**YOUR GOAL:**
Copy out the bribery text word for word between "An agency relationship." and "the agency relationship.", inclusive.

**SOURCE TEXT:**
+---+

The common law has long recognised criminal offences of, and related to, bribery and, on 1 July 2011, the Bribery Act came into force (see Bribery Act 2010: Toolkit (www.practicallaw.com/9-503-9451)).

The authorities contain various definitions of the civil wrong of bribery. A succinct definition is as follows:

“Bribery is committed where one person makes, or agrees to make, a payment to the agent of another person with whom he is dealing without the knowledge and consent of the agent’s principal”.

(Briggs J, Ross River Ltd v Cambridge City FC [2008] 1 All ER 1004 at para 203.)

In Petrotrade Inc v Smith [2000] 1 Lloyd’s Rep 486 Steel J gave the following definition of a bribe under the civil law:

“For the purposes of the civil law a bribe means the payment of a secret commission, which only means: (i) that the person making the payment makes it to the agent of the other person with whom he is dealing; (ii) that he makes it to that person knowing that that person is acting as the agent of the other person with whom he is dealing; and (iii) that he fails to disclose to the other person with whom he is dealing that he has made that payment to the person whom he knows to be the other person’s agent.”

(see also Fiona Trust & Holding Corporation v Yuri Privalov [2010] EWHC 3199 (Comm), per Andrew Smith J at [70] and Novoship (UK) Ltd and others v Mikhaylyuk and others [2012] EWHC 3586 (Comm), per Christopher Clarke J at [104].)

It follows that the essential elements of the civil wrong of bribery are as follows:

An agency relationship.

A payment made (or benefit provided) to the agent by the person dealing with the principal.

Knowledge by the payer of the agency relationship.

Secrecy of the fact of the payment to the agent.

Before considering each of these elements in turn, it is worth briefly considering the significance of a payment being classified as a bribe.

Consequences of the classification of a payment as a bribe

A claimant seeking a remedy in circumstances in which a bribe is alleged to have been paid may, on the particular facts, have available to him other potential causes of action, such as breach of fiduciary duty. However, the classification of a payment as a bribe is important because there are various principles which apply once a payment has been classified as a bribe which potentially assist a claimant. In particular, where a payment has been classified as a bribe:

There is an irrebuttable presumption that the agent was influenced by the bribe (Shipway v Broadwood [1899] 1 QB 369).

The court will not investigate the briber’s motive (Anangel v IHI [1990] 1 Lloyd’s Rep 167 at p 170).

It is immaterial whether the parties thought that they were doing anything wrong (Shipway v Broadwood [1899] 1 QB 369).

It is not necessary to show that the principal in fact suffered any loss as a result of the bribe (Parker v McKenna (1874) 10 Ch App 96).

An agent who has been paid a bribe is not entitled to receive his agent’s commission or fee (see Rhodes v Macalister (1923) 29 Com Cas 19 and FHR European Ventures LLP and others v Mankarious and others [2011] EWHC 2308 (Ch), per Simon J at [85], [103] and [111), and it is highly unlikely that such an agent could recover any allowance for his skill and labour (such as that recovered in the case of Boardman v Phipps [1967] 2 AC 46).

+---+

**STORED DATA:**
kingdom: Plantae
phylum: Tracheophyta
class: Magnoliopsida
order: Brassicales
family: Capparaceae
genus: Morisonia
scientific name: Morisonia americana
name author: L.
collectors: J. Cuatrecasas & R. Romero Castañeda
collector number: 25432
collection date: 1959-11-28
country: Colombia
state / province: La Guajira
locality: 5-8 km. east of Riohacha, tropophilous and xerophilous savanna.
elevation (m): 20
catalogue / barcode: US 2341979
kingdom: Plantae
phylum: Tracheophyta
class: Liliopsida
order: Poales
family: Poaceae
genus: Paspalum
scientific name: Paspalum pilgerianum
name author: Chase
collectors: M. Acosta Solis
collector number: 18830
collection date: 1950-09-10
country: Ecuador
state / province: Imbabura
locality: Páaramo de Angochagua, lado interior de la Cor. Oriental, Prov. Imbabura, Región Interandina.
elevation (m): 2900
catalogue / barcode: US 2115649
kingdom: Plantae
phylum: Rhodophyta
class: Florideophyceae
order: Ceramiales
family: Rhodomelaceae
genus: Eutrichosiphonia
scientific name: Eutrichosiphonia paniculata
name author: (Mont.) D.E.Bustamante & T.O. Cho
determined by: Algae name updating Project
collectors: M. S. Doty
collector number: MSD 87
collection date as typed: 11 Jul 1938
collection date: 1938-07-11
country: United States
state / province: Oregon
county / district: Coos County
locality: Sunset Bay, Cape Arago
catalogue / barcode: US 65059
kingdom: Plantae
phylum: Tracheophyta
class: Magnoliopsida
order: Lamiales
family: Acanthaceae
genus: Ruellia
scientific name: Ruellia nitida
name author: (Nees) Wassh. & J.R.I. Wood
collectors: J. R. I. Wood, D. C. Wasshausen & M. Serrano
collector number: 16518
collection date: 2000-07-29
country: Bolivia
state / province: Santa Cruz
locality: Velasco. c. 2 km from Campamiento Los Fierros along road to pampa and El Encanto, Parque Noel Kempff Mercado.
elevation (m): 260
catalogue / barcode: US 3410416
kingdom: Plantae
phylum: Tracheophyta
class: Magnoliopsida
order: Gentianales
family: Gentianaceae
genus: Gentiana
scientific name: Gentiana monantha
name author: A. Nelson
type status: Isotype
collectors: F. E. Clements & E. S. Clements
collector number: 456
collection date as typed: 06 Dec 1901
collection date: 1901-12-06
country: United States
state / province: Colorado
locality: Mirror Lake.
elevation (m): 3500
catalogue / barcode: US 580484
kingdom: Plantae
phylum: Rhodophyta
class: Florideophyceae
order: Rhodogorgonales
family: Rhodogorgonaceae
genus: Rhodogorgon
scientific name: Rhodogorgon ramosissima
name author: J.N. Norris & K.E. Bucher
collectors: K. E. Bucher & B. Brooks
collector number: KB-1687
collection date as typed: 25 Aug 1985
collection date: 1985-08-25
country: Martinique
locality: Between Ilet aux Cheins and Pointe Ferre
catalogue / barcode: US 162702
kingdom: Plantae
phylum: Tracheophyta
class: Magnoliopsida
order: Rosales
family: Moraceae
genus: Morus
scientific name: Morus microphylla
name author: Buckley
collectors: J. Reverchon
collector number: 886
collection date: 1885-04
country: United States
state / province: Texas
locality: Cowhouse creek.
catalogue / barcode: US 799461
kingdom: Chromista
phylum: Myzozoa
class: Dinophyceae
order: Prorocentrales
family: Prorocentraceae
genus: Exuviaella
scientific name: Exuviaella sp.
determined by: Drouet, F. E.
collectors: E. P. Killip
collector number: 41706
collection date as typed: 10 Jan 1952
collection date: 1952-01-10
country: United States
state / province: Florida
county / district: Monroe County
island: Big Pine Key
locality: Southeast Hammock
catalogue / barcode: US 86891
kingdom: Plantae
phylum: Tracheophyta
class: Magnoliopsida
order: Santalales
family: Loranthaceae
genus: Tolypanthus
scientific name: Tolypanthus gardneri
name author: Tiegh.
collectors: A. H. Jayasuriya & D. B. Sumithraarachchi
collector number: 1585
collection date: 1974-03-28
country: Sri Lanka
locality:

+---+

**RESULT:**
An agency relationship.

A payment made (or benefit provided) to the agent by the person dealing with the principal.

Knowledge by the payer of the agency relationship.